_Your instructions:_ Return an exact copy of the entries, skipping any picture you find.

(Records contained in a dataset)
----------
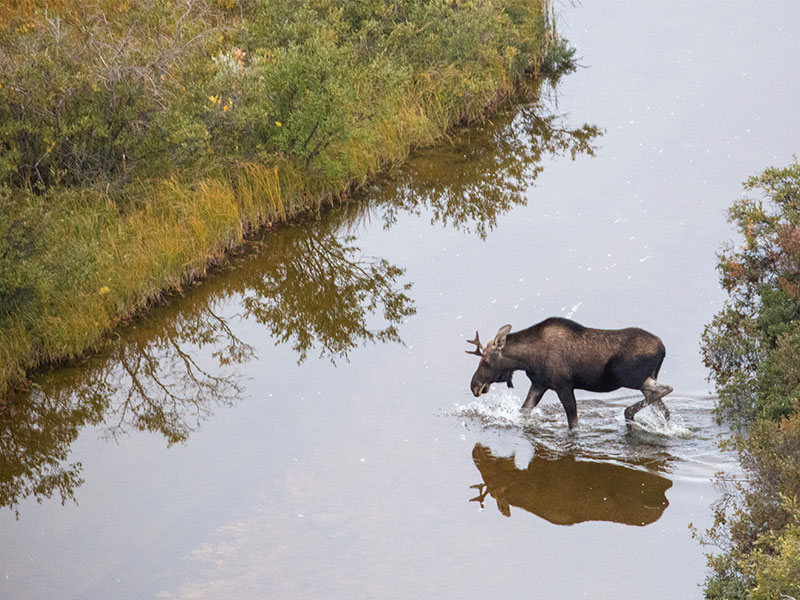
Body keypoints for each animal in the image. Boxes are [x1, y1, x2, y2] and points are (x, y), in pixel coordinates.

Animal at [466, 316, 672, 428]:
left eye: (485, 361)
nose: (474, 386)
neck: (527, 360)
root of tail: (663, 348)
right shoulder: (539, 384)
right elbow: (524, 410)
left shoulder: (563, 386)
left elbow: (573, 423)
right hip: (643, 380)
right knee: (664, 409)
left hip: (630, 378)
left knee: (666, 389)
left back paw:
----------
_Exercise result:_
Body keypoints for each animal in the image. Boxes are [x1, y1, x2, y2] and points are (x, y), in pixel coordinates.

Animal at [466, 316, 672, 428]:
left eye: (485, 361)
nose: (474, 386)
neck: (527, 360)
root of tail: (663, 348)
right shoulder: (539, 384)
right elbow: (524, 410)
left shoulder: (563, 386)
left elbow: (573, 423)
right hip: (643, 380)
right knee: (664, 409)
left hip: (630, 378)
left knee: (666, 389)
left back paw:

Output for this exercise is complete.